February 26, 2003

Contamination Zone

I'm currently down with this flu that seems to be doing the rounds at the moment, which is a shame as there have been some interesting responses to my "When to use RDF?" question. Look at the comments and trackbacks for input from Dan Brickley, Shelley and Dorothea.

I'm just hoping it isn't going to get worse.

btw, this is my choice of recuperative reading.

Posted by ldodds at 09:14 AM | Feedback? | TrackBack

February 21, 2003

When to use RDF?

I came across RDF vs XML Illustrated via both Dave Beckett's Journal and the RDF IG IRC Scratchpad today. And its brought forward a question I've been meaning to ask for a couple of weeks now.

Take a look at the bottom right of the diagram (e.g. the JPEG version it says:


Some projects are better suited for XML data; others scream out for RDF. RDF will not replace XML, each has its advantages in certain scenarios.

My question is simple: what makes a project scream out for RDF? What property of an application or its data make it better suited to an RDF rather than an XML vocabulary?

I honestly don't have any feeling for the right answers.

I'm working with RDF tools now, but thats because FOAF is an RDF vocabulary. I'm just using the right tools for the job. If I was given a task to design a new system I don't have any feel for why I might choose RDF over XML. I haven't had that "aha" moment yet.

We might loosely classify markup vocabularies into three types:


  • Pure XML vocabularies

  • RDF Friendly vocabularies, e.g. RSS 1.0

  • Pure RDF vocabularies

And we could then generalise the question to: which type of vocabulary is best suited to which applications? Are RDF Friendly vocabularies just a transition step?
And if RDF will never supplant XML, then surely we're going to have to invest a lot of time in RDF Data Mining?

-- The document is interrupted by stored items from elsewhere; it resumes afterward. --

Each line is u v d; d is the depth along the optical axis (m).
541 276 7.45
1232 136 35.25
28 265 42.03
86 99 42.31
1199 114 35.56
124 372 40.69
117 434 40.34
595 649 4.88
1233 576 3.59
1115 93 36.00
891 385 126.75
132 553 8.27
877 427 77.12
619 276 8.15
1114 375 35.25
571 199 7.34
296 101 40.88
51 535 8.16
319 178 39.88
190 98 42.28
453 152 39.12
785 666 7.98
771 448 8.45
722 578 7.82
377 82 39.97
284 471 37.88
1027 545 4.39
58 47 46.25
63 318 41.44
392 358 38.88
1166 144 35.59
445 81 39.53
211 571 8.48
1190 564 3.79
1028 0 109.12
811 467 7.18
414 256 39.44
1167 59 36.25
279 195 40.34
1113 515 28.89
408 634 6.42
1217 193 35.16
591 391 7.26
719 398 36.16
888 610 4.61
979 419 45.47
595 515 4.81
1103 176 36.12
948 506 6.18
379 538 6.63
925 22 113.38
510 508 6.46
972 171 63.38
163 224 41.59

I've been wondering whether the answer might be in Shelley's book somewhere, but haven't had time to get beyond the opening chapter.

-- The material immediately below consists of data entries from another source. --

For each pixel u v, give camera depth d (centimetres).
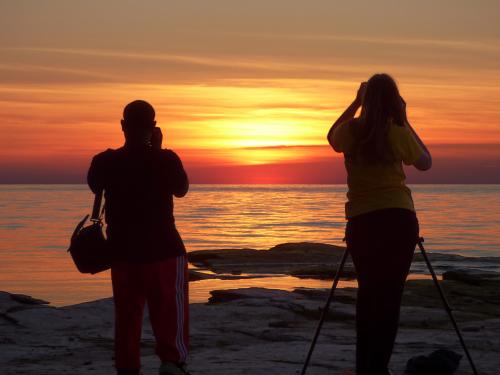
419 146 638
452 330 1113
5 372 787
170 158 657
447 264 3469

Maybe I'm just being dumb, I dunno. But I'd love to know what others think.

Posted by ldodds at 04:49 PM | Feedback? | TrackBack

Link Droppers

I'm interested in building a list of "Link Dropper" sites and would welcome
suggestions if you have any.

What do I mean by a Link Dropper? Basically a site that will drop some data into your existing webpage using a scripting language, e.g. Javascript or PHP.

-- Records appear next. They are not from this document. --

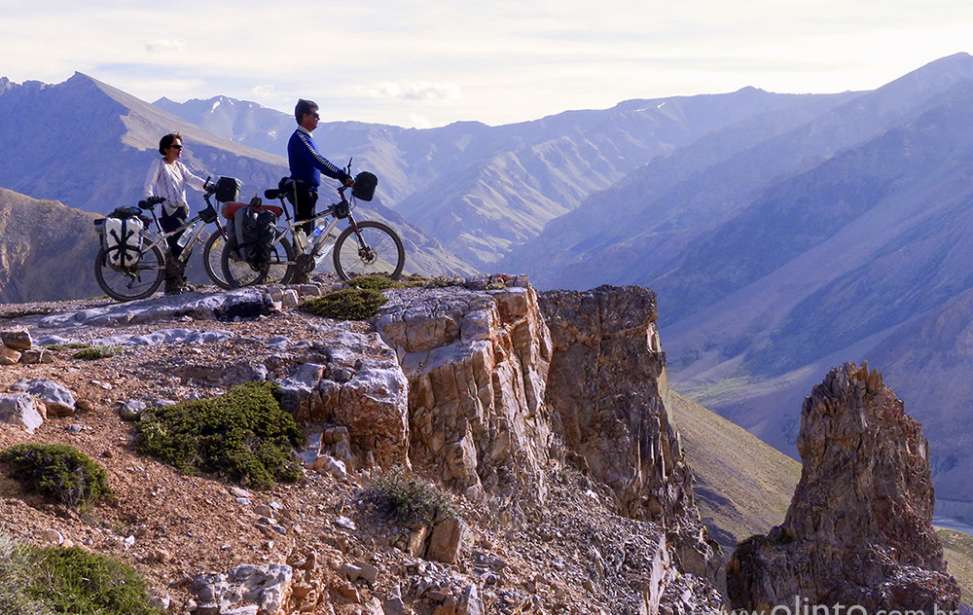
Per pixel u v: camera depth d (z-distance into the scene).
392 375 16.06
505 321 20.84
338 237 22.25
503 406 18.42
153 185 21.16
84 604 8.71
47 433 12.34
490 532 16.25
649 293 28.23
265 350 16.66
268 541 11.53
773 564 40.47
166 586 9.94
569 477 21.31
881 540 40.88
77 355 15.95
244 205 21.31
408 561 12.63
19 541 9.16
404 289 21.12
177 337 17.47
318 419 15.13
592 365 27.20
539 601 13.64
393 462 15.37
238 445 13.34
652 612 17.86
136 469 12.05
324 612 10.93
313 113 21.50
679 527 27.12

My canonical example is the Meerkat Javascript Source flavour which drops RSS news feeds into your webapage. This was the first example of this kind of integration that I'd seen at the time. If you know of an earlier example then let me know.

Other examples of Link Droppers include blogrolling.com (list of blogs) and All Consuming (lists of books).

I'm interested partly because I'd like to see what kind of "annotations" I can add to this blog, but also because I'm interested in seeing what people are doing with this kind of loose integration.

Posted by ldodds at 04:11 PM | Feedback? | TrackBack

User-Centred Linking

There's usually more than one way to get something on the net. There are dozens of online bookstores, search engines, new sites, document repositories, etc, etc. And we all have different preferences. Even for sites like Google and Amazon there is room for choice, e.g. different Google mirrors or regional Amazon sites.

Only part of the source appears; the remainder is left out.